The deal will give EU farmers much better opportunities to sell their produce in Indonesia thanks to the elimination of tariffs on major EU exports such as dairy products, meats, fruit and vegetables and a wide range of processed foods.

It will also protect 221 EU, and 72 Indonesian, agricultural and food geographical indications (‘GIs'). Finally, it protects sensitive agri-food products such as rice, sugar and fresh bananas where existing tariffs are maintained and limits the access to the EU market for other sensitive products through carefully calibrated quotas.

Except for imports of Indonesian crops that are not grown in the EU, the EU already exports more agri-food products to Indonesia than it imports, with exports of €1 billion per year.

A deal for sustainable growth and development

The EU-Indonesia CEPA has a strong sustainability pillar, fully integrating the objectives of the EU Trade and Sustainable Development (TSD) review, with respect to commitments on climate, the environment, workers' rights and their enforceability.

The deal sets the Paris Agreement as an essential element and promotes trade and investment in products vital for environmental and climate objectives, including renewable energy and low-carbon technologies.

The CEPA sets a platform for cooperation, dialogue, and trade facilitation on an array of trade-related environmental and climate issues, including in the palm oil sector.

This brings unprecedented opportunities to advance the conversation on sustainability between the EU and Indonesia, and to ensure that increased trade, social protection and sound environmental governance go hand in hand.

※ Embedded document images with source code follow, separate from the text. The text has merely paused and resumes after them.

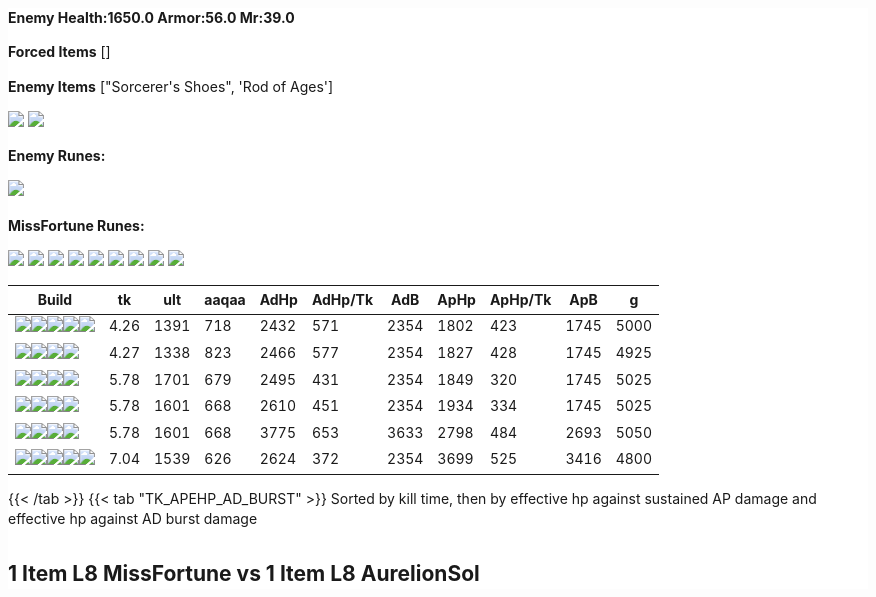 **Enemy Health:1650.0 Armor:56.0 Mr:39.0**


**Forced Items** []








**Enemy Items** ["Sorcerer's Shoes", 'Rod of Ages']





![](/item/3020.png)
![](/item/6657.png)



**Enemy Runes:**





![](/StatMods/StatModsArmorIcon.png)



**MissFortune Runes:**


![](/Styles/Inspiration/FirstStrike/FirstStrike.png)
![](/Styles/Inspiration/MagicalFootwear/MagicalFootwear.png)
![](/Styles/Inspiration/BiscuitDelivery/BiscuitDelivery.png)
![](/Styles/Inspiration/CosmicInsight/CosmicInsight.png)
![](/Styles/Sorcery/AbsoluteFocus/AbsoluteFocus.png)
![](/Styles/Sorcery/GatheringStorm/GatheringStorm.png)
![](/StatMods/StatModsAdaptiveForceIcon.png)
![](/StatMods/StatModsAdaptiveForceIcon.png)
![](/StatMods/StatModsArmorIcon.png)





 Build |tk|ult|aaqaa|AdHp|AdHp/Tk|AdB|ApHp|ApHp/Tk|ApB|g
-|-|-|-|-|-|-|-|-|-|-
![](/item/6672.png)![](/item/2422.png)![](/item/1053.png)![](/item/1055.png)![](/item/1036.png)|4.26|1391|718|2432|571|2354|1802|423|1745|5000
![](/item/3153.png)![](/item/2422.png)![](/item/1055.png)![](/item/1037.png)|4.27|1338|823|2466|577|2354|1827|428|1745|4925
![](/item/3074.png)![](/item/2422.png)![](/item/1055.png)![](/item/1037.png)|5.78|1701|679|2495|431|2354|1849|320|1745|5025
![](/item/3072.png)![](/item/2422.png)![](/item/1055.png)![](/item/1037.png)|5.78|1601|668|2610|451|2354|1934|334|1745|5025
![](/item/6673.png)![](/item/2422.png)![](/item/1055.png)![](/item/1038.png)|5.78|1601|668|3775|653|3633|2798|484|2693|5050
![](/item/3156.png)![](/item/2422.png)![](/item/1053.png)![](/item/1055.png)![](/item/1036.png)|7.04|1539|626|2624|372|2354|3699|525|3416|4800
{{< /tab >}}
{{< tab "TK_APEHP_AD_BURST" >}}
Sorted by kill time, then by effective hp against sustained AP damage and effective hp against AD burst damage
## 1 Item L8 MissFortune vs 1 Item L8 AurelionSol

Secure and sustainable critical raw materials supply

Indonesia is a world-leading producer of raw materials, many of which are vital to the green and digital sectors. The deal strengthens predictable, reliable and sustainable supply chains, including through reduced tariffs, facilitation of exports, environmental impact assessments, and advanced cooperation.

Next steps

The negotiated draft texts will be published shortly. These texts will go through legal revision and translation into all official EU languages. The European Commission will then put forward its proposal to the Council for the signature and conclusion of the CEPA and the IPA. Once adopted by the Council, the EU and Indonesia can sign the agreements.

Following the signature, the texts will be transmitted to the European Parliament for consent. After the consent by the European Parliament, and once Indonesia also ratifies them, the CEPA and IPA can enter into force.

Background

Negotiations for an FTA with Indonesia started in July 2016. The 19th and last formal negotiating round was held in July 2024, followed by intersessional discussions at technical and political level. Presidents von der Leyen and Prabowo reached a political agreement on the conclusion of the FTA in July 2025, leading up to the conclusion of the negotiations on 23 September 2025.